Find median in binary search tree

Write an implementation of the T ComputeMedian() const function, which calculates the median value in the tree in O (n) time. Suppose the tree is BST, but not necessarily balanced. Recall that the median of n numbers is defined as follows: if n is odd, the median is x, so that the number of values ​​less than x is equal to the number of values ​​greater than x. If n is even, then one plus the number of values ​​less than x is equal to the number of values ​​greater than x.
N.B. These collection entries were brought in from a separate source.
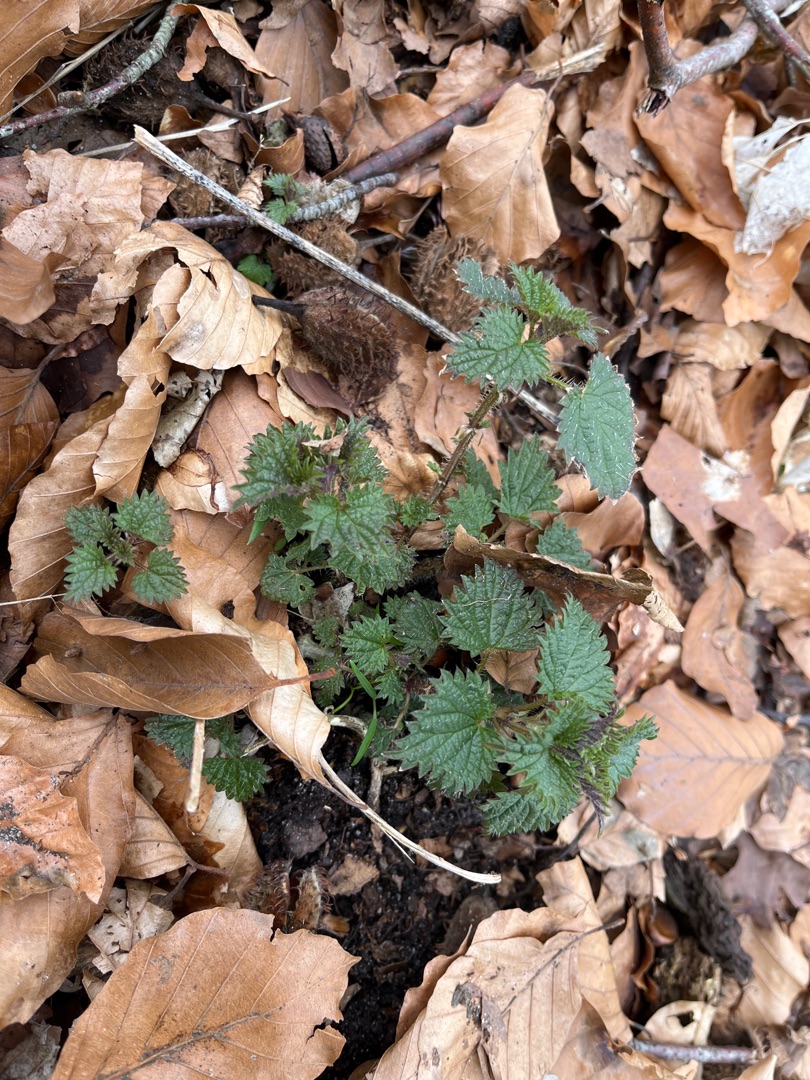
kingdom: Plantae
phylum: Tracheophyta
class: Magnoliopsida
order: Rosales
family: Urticaceae
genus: Urtica
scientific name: Urtica dioica
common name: Stor nælde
For example, given the numbers 8, 7, 2, 5, 9, the median is 7, because there are two values ​​less than 7 and two values ​​greater than 7. If we add the number 3 to the set, the median will become 5.
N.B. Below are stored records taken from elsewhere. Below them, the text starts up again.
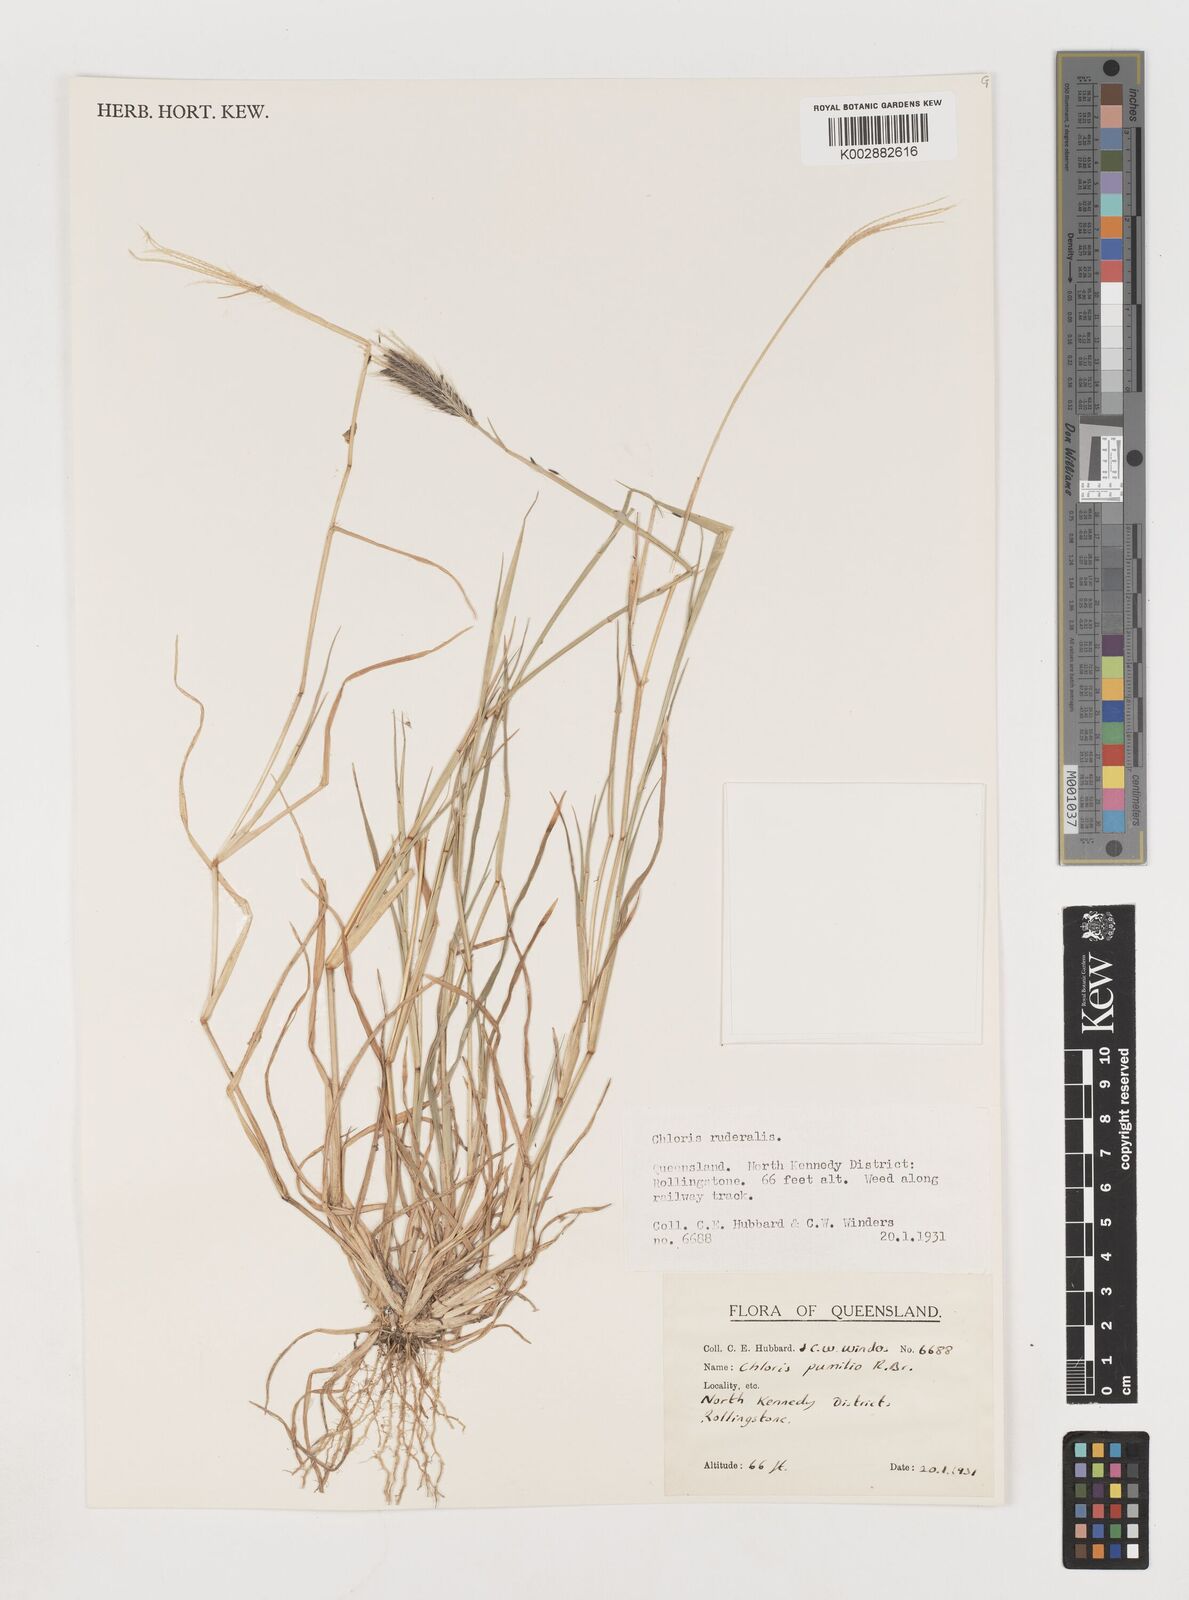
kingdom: Plantae
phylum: Tracheophyta
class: Liliopsida
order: Poales
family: Poaceae
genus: Chloris
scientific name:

Here is the node binary search tree class:

 template <class T> class BSTNode { public: BSTNode(T& val, BSTNode* left, BSTNode* right); ~BSTNode(); T GetVal(); BSTNode* GetLeft(); BSTNode* GetRight(); private: T val; BSTNode* left; BSTNode* right; BSTNode* parent; //ONLY INSERT IS READY TO UPDATE THIS MEMBER DATA int depth, height; friend class BST<T>; }; 

Search tree binary class:

 template <class T> class BST { public: BST(); ~BST(); bool Search(T& val); bool Search(T& val, BSTNode<T>* node); void Insert(T& val); bool DeleteNode(T& val); void BFT(void); void PreorderDFT(void); void PreorderDFT(BSTNode<T>* node); void PostorderDFT(BSTNode<T>* node); void InorderDFT(BSTNode<T>* node); void ComputeNodeDepths(void); void ComputeNodeHeights(void); bool IsEmpty(void); void Visit(BSTNode<T>* node); void Clear(void); private: BSTNode<T> *root; int depth; int count; BSTNode<T> *med; // I've added this member data. void DelSingle(BSTNode<T>*& ptr); void DelDoubleByCopying(BSTNode<T>* node); void ComputeDepth(BSTNode<T>* node, BSTNode<T>* parent); void ComputeHeight(BSTNode<T>* node); void Clear(BSTNode<T>* node); }; 

I know that I must first count the nodes of the tree, and then do a roundabout until I get to the (n / 2) th node and return it. I just have no idea.